WHAT IS NEEDED: When you give the entries again, keep every word as it stands and drop the pictures.

+++ DATA SUPPLIED +++

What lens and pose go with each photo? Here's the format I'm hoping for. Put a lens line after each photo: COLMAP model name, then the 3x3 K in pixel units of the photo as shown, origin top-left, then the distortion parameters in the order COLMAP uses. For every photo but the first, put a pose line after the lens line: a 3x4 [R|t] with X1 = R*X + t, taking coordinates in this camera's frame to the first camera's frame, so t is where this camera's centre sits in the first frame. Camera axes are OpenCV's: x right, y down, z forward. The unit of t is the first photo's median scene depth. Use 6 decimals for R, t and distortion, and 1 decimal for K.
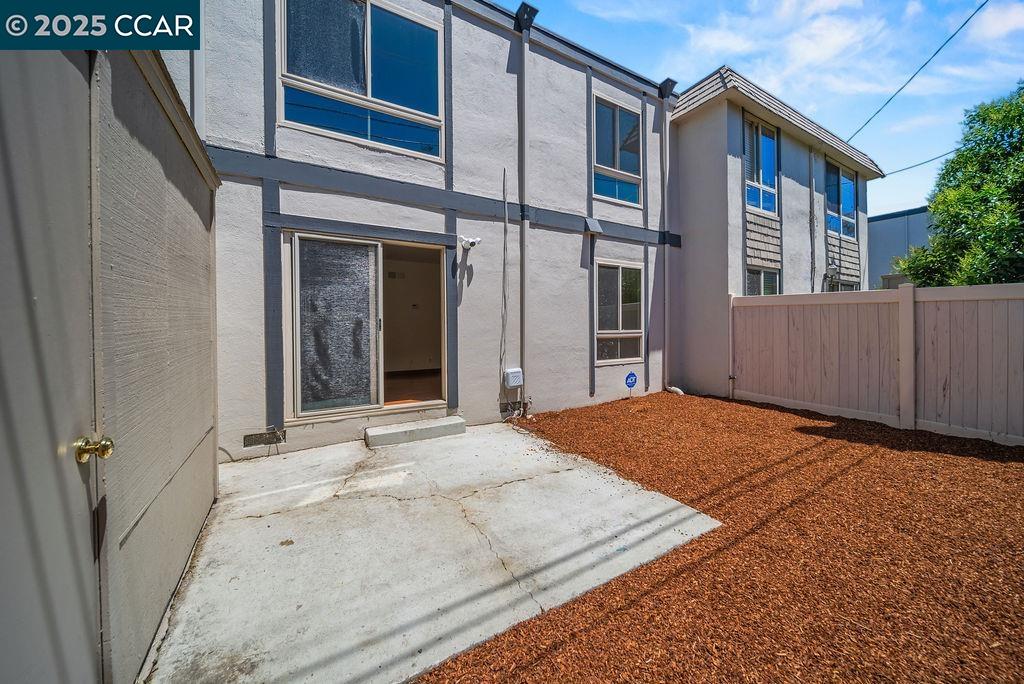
lens RADIAL K [[383.7, 0, 512.7], [0, 383.7, 329.1], [0, 0, 1]] dist [0.000397, 0.000095]
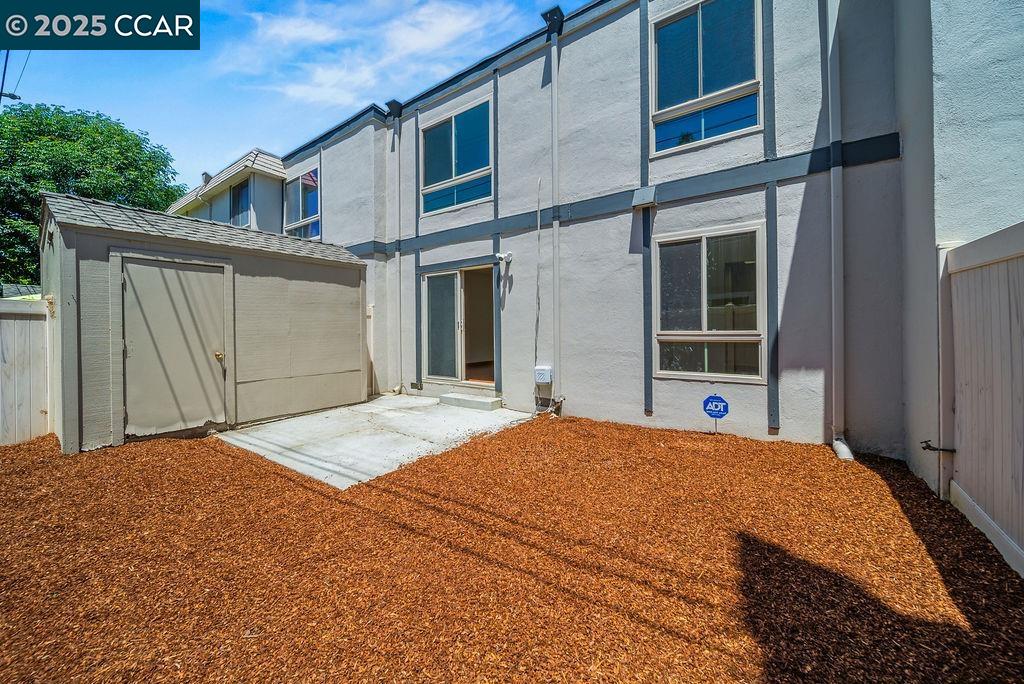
lens RADIAL K [[383.7, 0, 512.7], [0, 383.7, 329.1], [0, 0, 1]] dist [0.000397, 0.000095]
pose [[0.388291, 0.004100, -0.921528, 0.876532], [0.001129, 0.999987, 0.004925, -0.004351], [0.921536, -0.002953, 0.388282, 0.476832]]
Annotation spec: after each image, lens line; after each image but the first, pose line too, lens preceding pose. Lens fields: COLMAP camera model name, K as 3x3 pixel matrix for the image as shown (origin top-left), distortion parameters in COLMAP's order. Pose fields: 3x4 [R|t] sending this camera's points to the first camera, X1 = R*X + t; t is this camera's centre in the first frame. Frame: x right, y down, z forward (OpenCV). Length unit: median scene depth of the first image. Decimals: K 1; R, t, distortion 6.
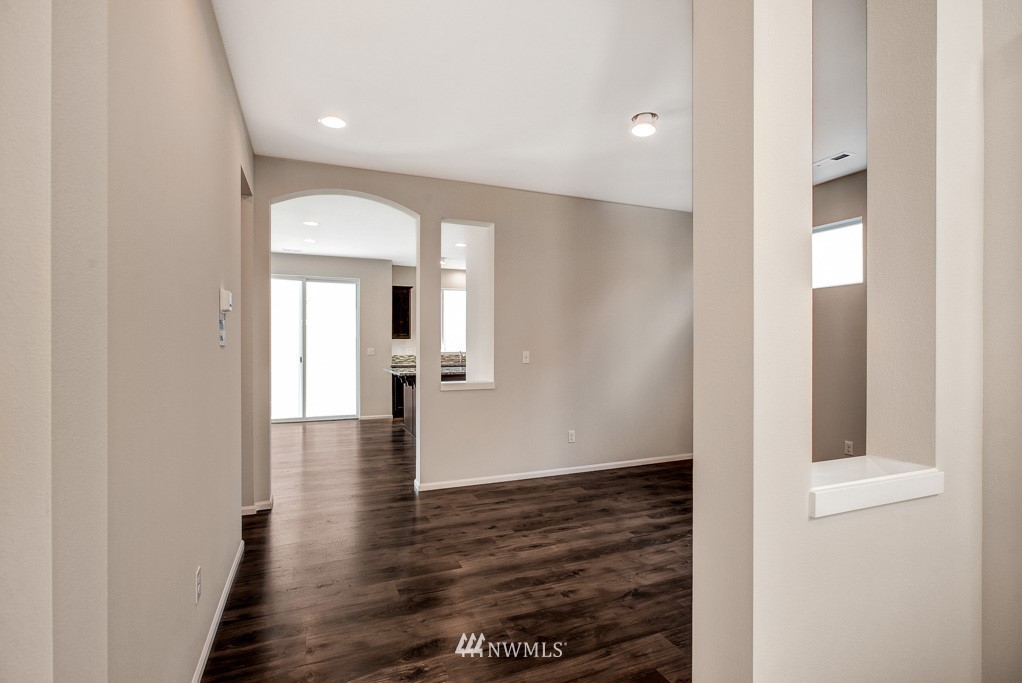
lens RADIAL K [[479.8, 0, 516.1], [0, 479.8, 344.4], [0, 0, 1]] dist [-0.001748, 0.000327]
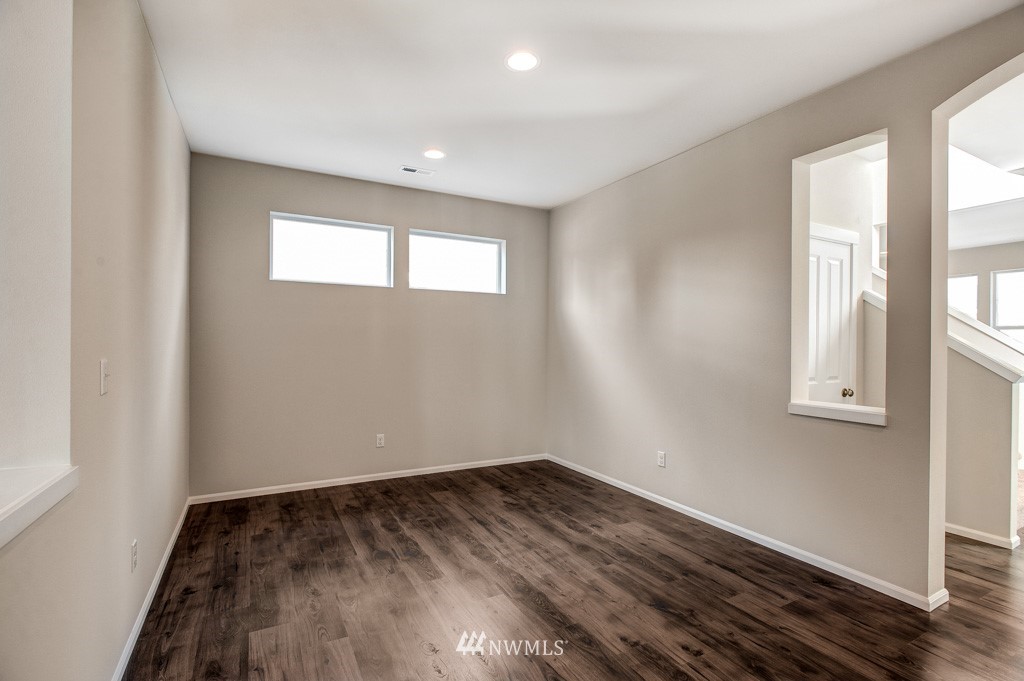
lens RADIAL K [[480.8, 0, 520.7], [0, 480.8, 337.7], [0, 0, 1]] dist [-0.001748, 0.000327]
pose [[-0.098759, 0.014352, 0.995008, -0.390636], [-0.009505, 0.999837, -0.015365, 0.003167], [-0.995066, -0.010975, -0.098607, 0.791191]]
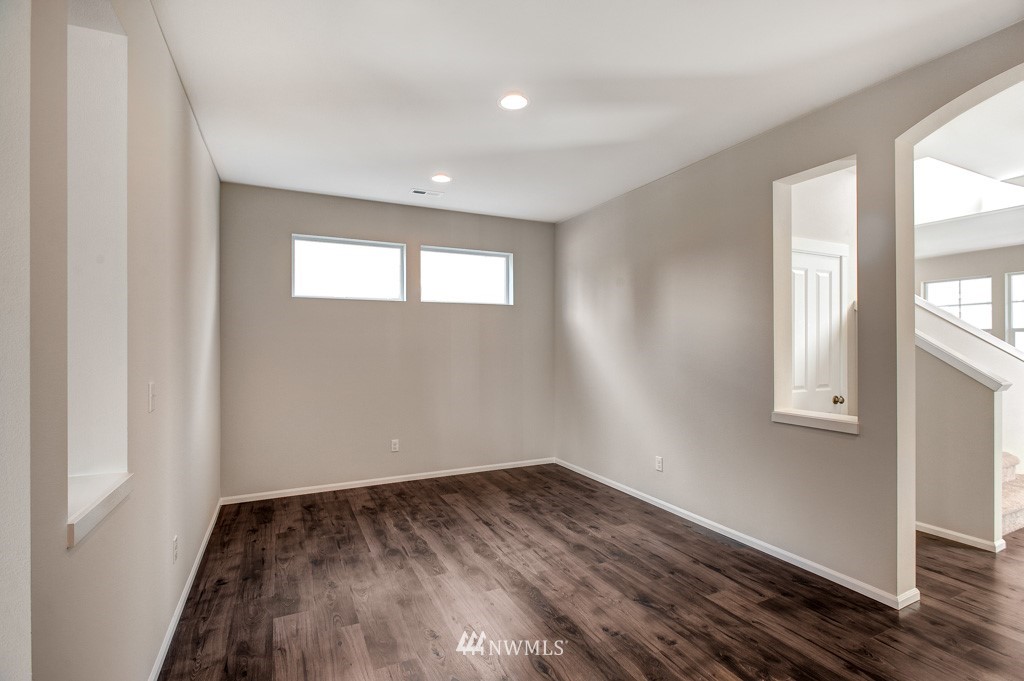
lens RADIAL K [[480.8, 0, 520.8], [0, 480.8, 335.8], [0, 0, 1]] dist [-0.001748, 0.000327]
pose [[-0.055567, 0.021974, 0.998213, -0.449475], [-0.000501, 0.999757, -0.022036, -0.015863], [-0.998455, -0.001725, -0.055543, 0.761116]]
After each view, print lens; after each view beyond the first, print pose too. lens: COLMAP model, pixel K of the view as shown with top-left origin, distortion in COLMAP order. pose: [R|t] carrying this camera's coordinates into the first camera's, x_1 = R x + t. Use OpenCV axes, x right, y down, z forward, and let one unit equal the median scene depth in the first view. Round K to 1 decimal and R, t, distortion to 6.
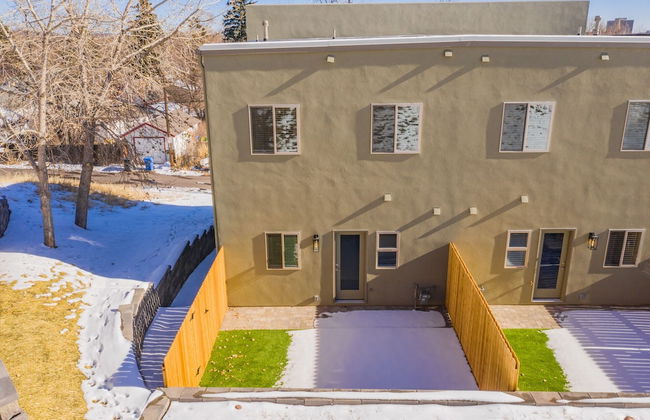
lens RADIAL K [[514.9, 0, 324.8], [0, 514.9, 209.3], [0, 0, 1]] dist [0.002466, 0.010319]
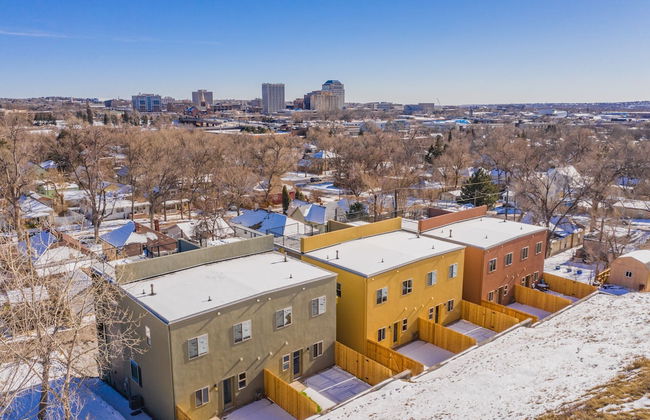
lens RADIAL K [[514.9, 0, 323.2], [0, 514.9, 211.9], [0, 0, 1]] dist [0.002466, 0.010319]
pose [[0.747553, -0.126006, 0.652141, -1.071759], [0.199008, 0.979225, -0.038919, -0.524681], [-0.633688, 0.158876, 0.757098, -1.170157]]
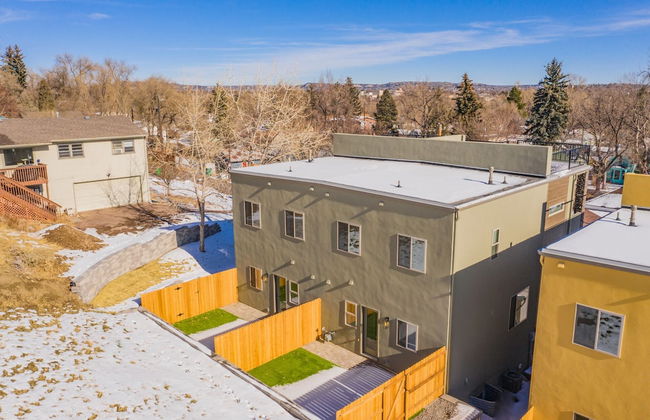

+++

SOLUTION TO THIS PROBLEM:
What lens and pose go with each photo? Here's the format I'm hoping for. Put a lens line after each photo: COLMAP model name, then the 3x3 K in pixel units of the photo as shown, origin top-left, then the distortion parameters in the order COLMAP uses. For every photo but the first, put a pose line after the lens line: a 3x4 [R|t] with X1 = R*X + t, taking coordinates in this camera's frame to the first camera's frame, so t is where this camera's centre sits in the first frame. Camera axes are OpenCV's: x right, y down, z forward. The unit of t is the first photo's median scene depth. Use 6 decimals for R, t and distortion, and 1 decimal for K.
lens RADIAL K [[383.7, 0, 512.7], [0, 383.7, 329.1], [0, 0, 1]] dist [0.000397, 0.000095]
lens RADIAL K [[383.7, 0, 512.7], [0, 383.7, 329.1], [0, 0, 1]] dist [0.000397, 0.000095]
pose [[0.388291, 0.004100, -0.921528, 0.876532], [0.001129, 0.999987, 0.004925, -0.004351], [0.921536, -0.002953, 0.388282, 0.476832]]
Annotation spec: after each image, lens line; after each image but the first, pose line too, lens preceding pose. Lens fields: COLMAP camera model name, K as 3x3 pixel matrix for the image as shown (origin top-left), distortion parameters in COLMAP's order. Pose fields: 3x4 [R|t] sending this camera's points to the first camera, X1 = R*X + t; t is this camera's centre in the first frame. Frame: x right, y down, z forward (OpenCV). Length unit: median scene depth of the first image. Decimals: K 1; R, t, distortion 6.
lens RADIAL K [[479.8, 0, 516.1], [0, 479.8, 344.4], [0, 0, 1]] dist [-0.001748, 0.000327]
lens RADIAL K [[480.8, 0, 520.7], [0, 480.8, 337.7], [0, 0, 1]] dist [-0.001748, 0.000327]
pose [[-0.098759, 0.014352, 0.995008, -0.390636], [-0.009505, 0.999837, -0.015365, 0.003167], [-0.995066, -0.010975, -0.098607, 0.791191]]
lens RADIAL K [[480.8, 0, 520.8], [0, 480.8, 335.8], [0, 0, 1]] dist [-0.001748, 0.000327]
pose [[-0.055567, 0.021974, 0.998213, -0.449475], [-0.000501, 0.999757, -0.022036, -0.015863], [-0.998455, -0.001725, -0.055543, 0.761116]]
After each view, print lens; after each view beyond the first, print pose too. lens: COLMAP model, pixel K of the view as shown with top-left origin, distortion in COLMAP order. pose: [R|t] carrying this camera's coordinates into the first camera's, x_1 = R x + t. Use OpenCV axes, x right, y down, z forward, and let one unit equal the median scene depth in the first view. Round K to 1 decimal and R, t, distortion to 6.
lens RADIAL K [[514.9, 0, 324.8], [0, 514.9, 209.3], [0, 0, 1]] dist [0.002466, 0.010319]
lens RADIAL K [[514.9, 0, 323.2], [0, 514.9, 211.9], [0, 0, 1]] dist [0.002466, 0.010319]
pose [[0.747553, -0.126006, 0.652141, -1.071759], [0.199008, 0.979225, -0.038919, -0.524681], [-0.633688, 0.158876, 0.757098, -1.170157]]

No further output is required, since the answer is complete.